The total loss comprises three terms: $$L_{\text{total}} = \lambda_1 L_f + \lambda_2 L_{ic} + \lambda_3 L_{if}$$ - $L_f$: channel filtering loss from CMCF - $L_{ic}$: Circle Loss for coarse matching - $L_{if}$: Circle Loss for fine matching

Circle Loss balances learning on hard samples through adaptive weighting of positive and negative pairs.

Key Experimental Results¶

Main Results¶

Dataset	Metric	Ours	Prev. SOTA (2D3D-MATR)	Gain
RGB-D Scenes V2	IR↑	35.5	32.4	+3.1pp
RGB-D Scenes V2	FMR↑	93.6	90.8	+2.8pp
RGB-D Scenes V2	RR↑	63.3	56.4	+6.9pp
7-Scenes	IR↑	51.6	50.1	+1.5pp
7-Scenes	FMR↑	92.4	92.1	+0.3pp
7-Scenes	RR↑	79.5	75.8	+3.7pp

Compared with FreeReg: RR improves by 6pp (63.3 vs. 57.3) and FMR improves by 12pp.

Ablation Study¶

Configuration	PIR	IR	FMR	RR	Note
Baseline (M1)	48.5	32.5	91.0	55.8	No enhancement
+ICE (M2)	56.3	34.6	92.4	56.9	Image channel enhancement
+PCE (M3)	54.7	33.6	93.2	56.0	Point cloud channel enhancement
+ICE+PCE (M4)	56.3	34.6	92.3	58.2	Joint enhancement
+CMCF (M5)	59.2	35.4	91.4	59.7	Cross-modal filtering
+CAA (M6)	59.1	35.1	93.3	61.8	Full channel adaptation
+GOS (M7)	56.3	35.3	91.7	58.1	Global optimal selection
Full CA-I2P (M8)	58.3	35.5	93.6	63.3	All components

CMCF contributes the largest PIR gain (+10.7pp); GOS contributes the largest IR gain (+2.8pp); overall RR improves by +7.5pp.

Key Findings¶

Intra-modal feature enhancement and cross-modal channel filtering each contribute significantly and in a complementary manner.
The Instance Normalization combined with covariance matrix analysis in CMCF effectively reveals channel-level modality discrepancies.
The optimal transport strategy in GOS is particularly effective in indoor scenes with repetitive structures.
The most pronounced improvements are observed on the most challenging scenes, Heads (close-range with amplified small errors) and Stairs (repetitive patterns).
The proposed method outperforms approaches that additionally incorporate overlap region detectors in indoor settings.

Highlights & Insights¶

Addressing cross-modal feature alignment from the channel dimension is a novel and effective perspective; prior work has predominantly focused on the spatial dimension.
The three-branch rotation design in ICE elegantly captures channel–spatial cross-dependencies while remaining lightweight.
Covariance matrix analysis identifies which channels are sensitive to modality variation, providing an interpretable basis for feature filtering.
Replacing top-k selection with optimal transport elevates a locally greedy problem to a globally optimized one.

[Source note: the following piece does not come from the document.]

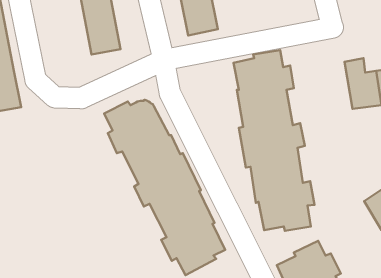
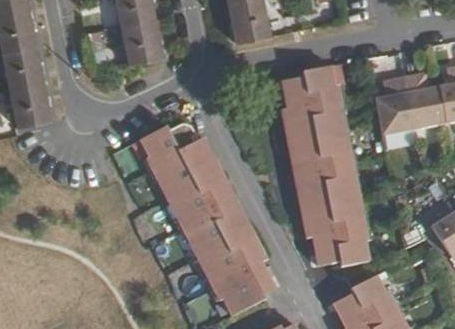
building: none -> [378,75,418,132]

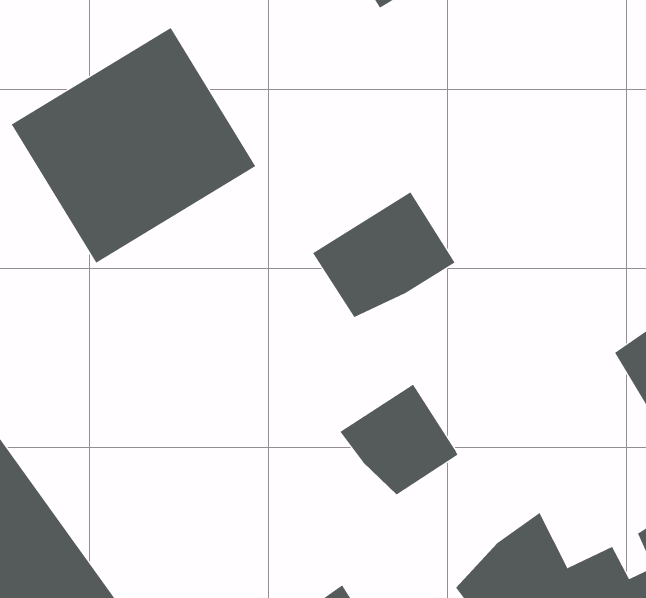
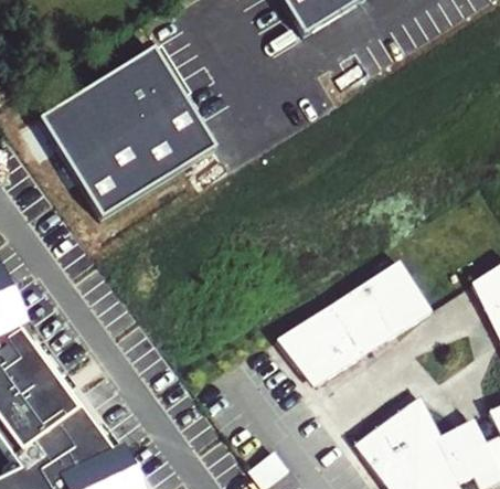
building: [312,191,456,318] -> [329,259,432,350]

Limitations & Future Work¶

Evaluation is limited to indoor datasets; applicability to large-scale outdoor scenes (e.g., KITTI) remains unverified.
The three-tier thresholding strategy for mask $M_x$ in CMCF may lack flexibility; learnable soft masks could be explored.
Although Sinkhorn iterations are efficient, computational bottlenecks may arise in very large-scale matching scenarios.
The authors acknowledge that indoor and outdoor methods generally do not transfer directly, and generalizability warrants further investigation.

The coarse-to-fine framework of 2D3D-MATR provides a strong baseline upon which CA-I2P applies channel-level enhancements.
Detector-free methods such as LoFTR and GeoTransformer inspired the detector-free design for the I2P task.
Optimal transport has been employed for 2D matching in SuperGlue; this work is the first to introduce it to patch-level matching in I2P.

Rating¶

Novelty: ⭐⭐⭐⭐ The combined design of channel adaptivity and global optimal selection is novel.
Experimental Thoroughness: ⭐⭐⭐⭐ Detailed ablations on two benchmarks; introduces the new PIR metric.
Writing Quality: ⭐⭐⭐ Technical descriptions are adequate but notation is inconsistent in places.
Value: ⭐⭐⭐⭐ Proposes an effective channel-level solution to the cross-modal registration problem.